Much in the documents has been redacted, but the portions that aren’t divulge a few specifics. Google intends to test “experimental transmitters” on a gigahertz frequency — specifically between the bands of 3,400 MHz and 3,800 MHz. And it’s seeking the FCC’s approval to deploy the tech in up to 24 U.S. metropolitan areas.
The lucky cities are an equitable mix of metros with and without wireline Fiber installations. The former include stalwarts like Austin, Texas, and Provo, Utah. The others on the tentative list are uncharted territory: Atwater, Mountain View, Palo Alto, San Bruno, San Francisco, and San Jose, in California; Boulder, Colorado; Omaha, Nebraska; Raleigh, North Carolina; and Reston, Virginia.
Google’s been testing wireless technology in Kansas City, the first city to receive Fiber service, for the past several weeks, the documents revealed.
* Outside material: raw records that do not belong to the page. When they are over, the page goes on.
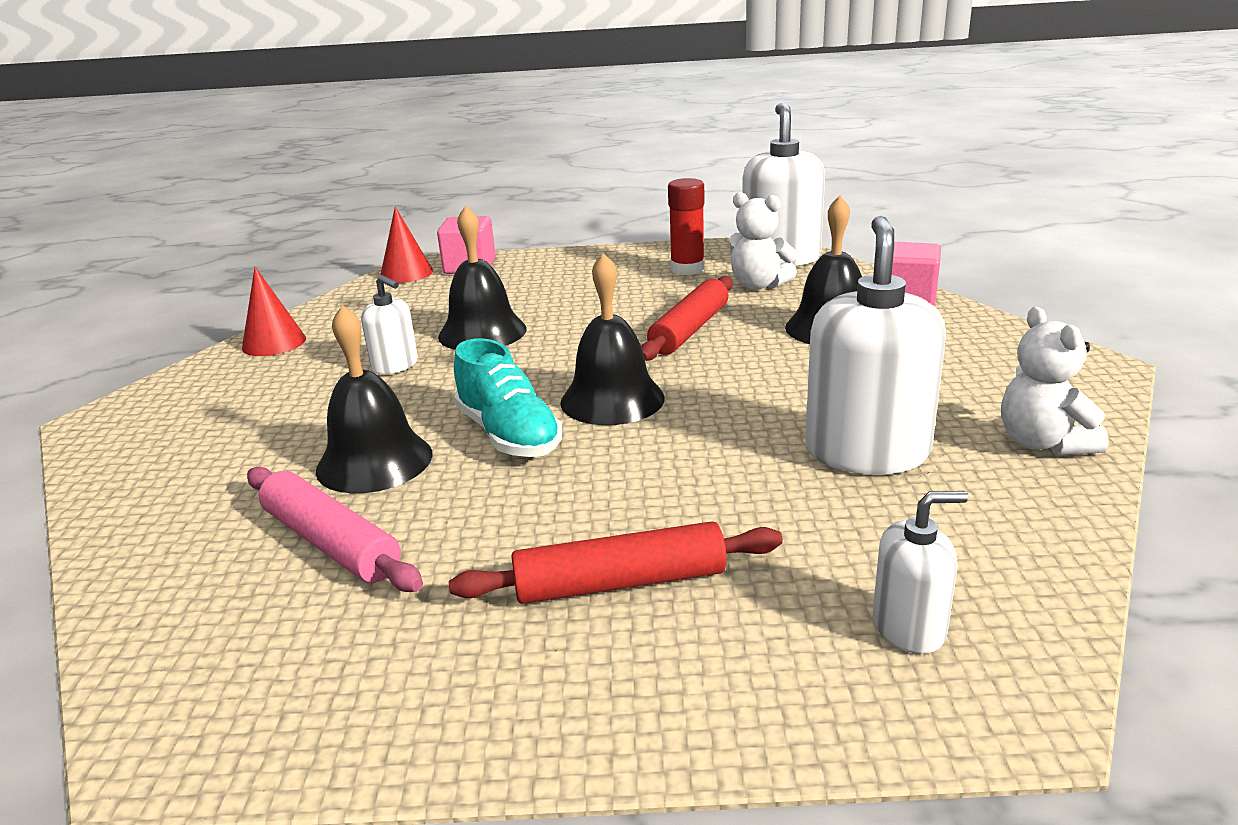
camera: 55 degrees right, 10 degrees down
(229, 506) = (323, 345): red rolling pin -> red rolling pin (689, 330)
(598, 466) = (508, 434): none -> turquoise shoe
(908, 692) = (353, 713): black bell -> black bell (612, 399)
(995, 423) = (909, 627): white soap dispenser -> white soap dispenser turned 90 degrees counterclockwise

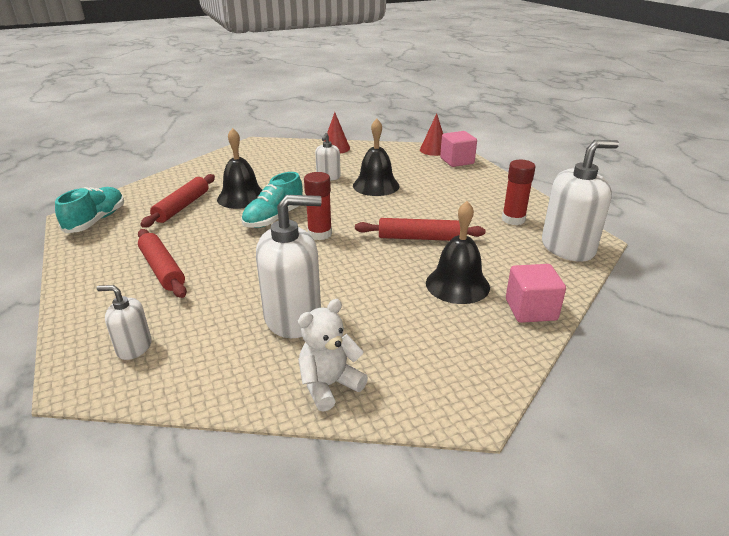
camera: 65 degrees right, 5 degrees up
(251, 699) = (96, 221): none -> turquoise shoe
(331, 543) = (182, 207): pink rolling pin -> red rolling pin
(612, 399) = (320, 234): black bell -> red glue stick
(758, 285) = (508, 248): white teddy bear -> none
(909, 627) = (134, 347): white soap dispenser -> white soap dispenser turned 135 degrees clockwise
It’s not exactly Fiber’s first big move away from wireline. In June, the Google subsidiary signed a deal to acquire Webpass, a 13-year-old high-speed internet provider with a presence in parts of San Francisco, San Diego, and Oakland. Wireless, not coincidentally, is the firm’s bread and butter. Webpass subscribers in Miami, Boston, and elsewhere receive speeds ranging from 100Mbps to 1Gbps for $60 a month.
Google executives have spoken relatively candidly about the potential of a mostly wireless Fiber. At Alphabet’s quarterly shareholder meeting in June, Chairman Eric Schmidt spoke about the company’s exploratory steps toward fiber-optic alternatives — specifically, radios capable of transmitting internet traffic at “gigabit per second” speed. And in an interview with Recode earlier this year, Craig Barrat, a senior vice president at Alphabet who oversees Google’s connectivity efforts, said the company would consider rolling out wireless solutions to rural and “lower-density” regions of the country where fiber was cost-prohibitive.
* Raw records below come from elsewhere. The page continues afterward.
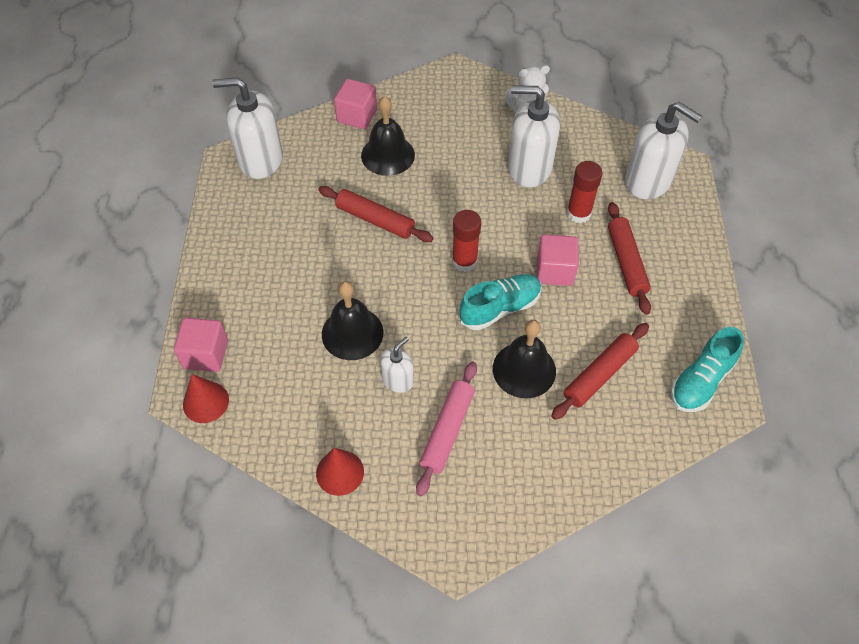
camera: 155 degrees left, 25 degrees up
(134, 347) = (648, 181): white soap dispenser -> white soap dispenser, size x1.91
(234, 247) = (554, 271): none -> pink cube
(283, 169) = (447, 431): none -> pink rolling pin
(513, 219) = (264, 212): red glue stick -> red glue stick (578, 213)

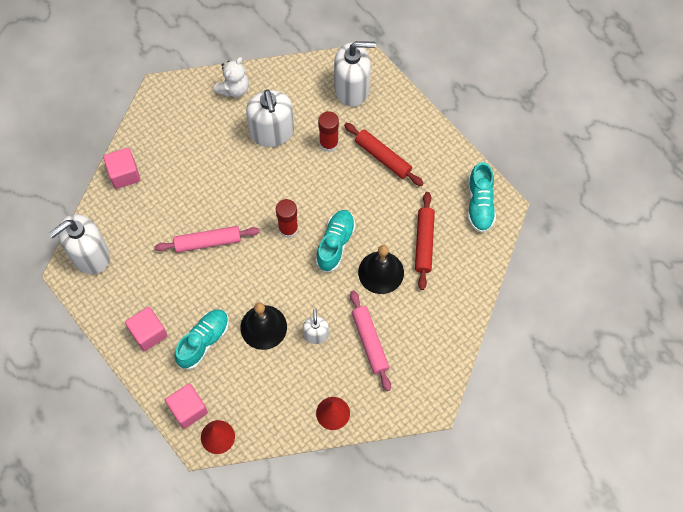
camera: 40 degrees left, 10 degrees up
(283, 303) = (203, 341): none -> turquoise shoe
(375, 220) = (208, 242): red rolling pin -> pink rolling pin
(388, 155) = (173, 189): black bell -> none
(529, 168) = (272, 132): white soap dispenser -> white soap dispenser turned 75 degrees counterclockwise
(554, 271) = (346, 195): pink cube -> pink cube (148, 333)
“We are experimenting with a number of different wireless technologies,” Barrat told Recode. “One of the things that is intriguing about wireless is that it allows you to reach houses and users that are in [settings] where fiber becomes too expensive. We’re trying to figure out how to remove barriers that prevent consumer choice.”
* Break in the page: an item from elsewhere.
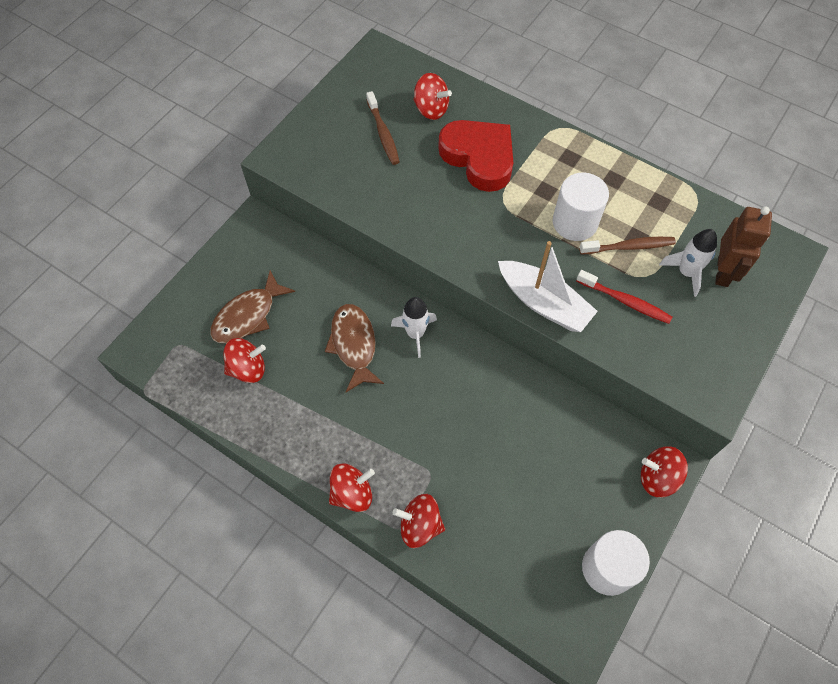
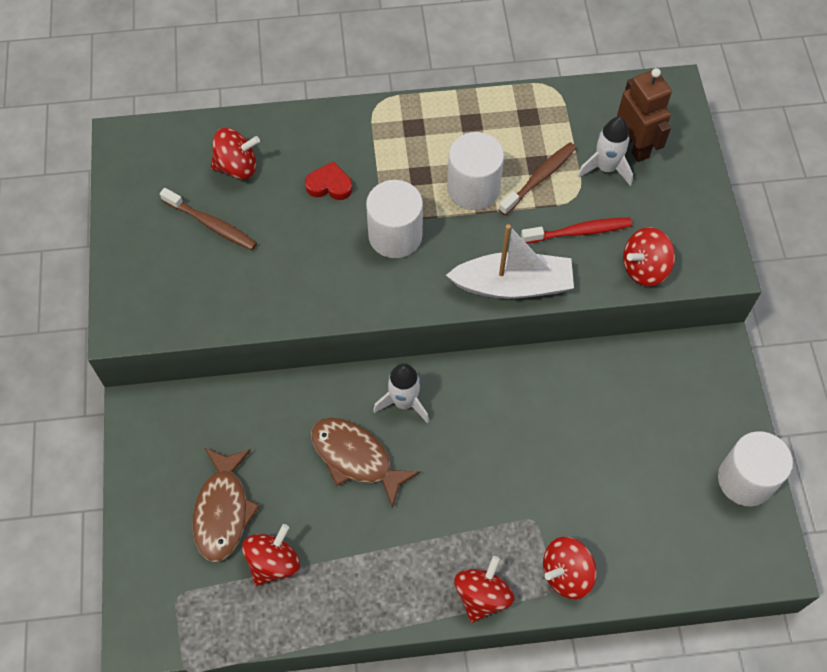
camera: 40 degrees left, 0 degrees up
(479, 158) = (329, 185): red heart -> red heart, size x0.46
(492, 217) = (395, 235): none -> white cylinder
(658, 478) = (719, 370): red spinning top -> red spinning top (644, 268)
But Google faces an uphill technological climb. Its wireless choice of medium in question, millimeter wave technology, is limited in range and affected by both inclement weather and physical obstacles. And it relies on strategic equipment placement, frequently on the tops of “high buildings” and outside the windows of would-be customers’ homes. But the cost savings associated with wireless trump the logistical challenges, Barrat told Recode. Perhaps more importantly, unlike fiber wire, it doesn’t require access to utility poles and switching stations owned by sometimes uncooperative internet service providers.
The FCC filing comes on the heels of Google’s decision to halt the rollout of Fiber in the California cities of San Jose, Mountain View, Sunnyvale, Santa Clara, and Palo Alto. According to the San Jose Mercury News, the company has instituted a moratorium on fiber expansions until it has a chance to “reassess the technology” and “explore a cheaper alternative” — i.e., wireless service “that does not require expensive, capital-intensive, and time-consuming installation of fiber cables under the ground.”
Google’s not the only company to attempting to build a gigabit wireless network from scratch. Starry, a startup founded by former Aereo chief Chet Kanoji, has plans to test a millimeter wave system operating on the 38 GHz band in Boston.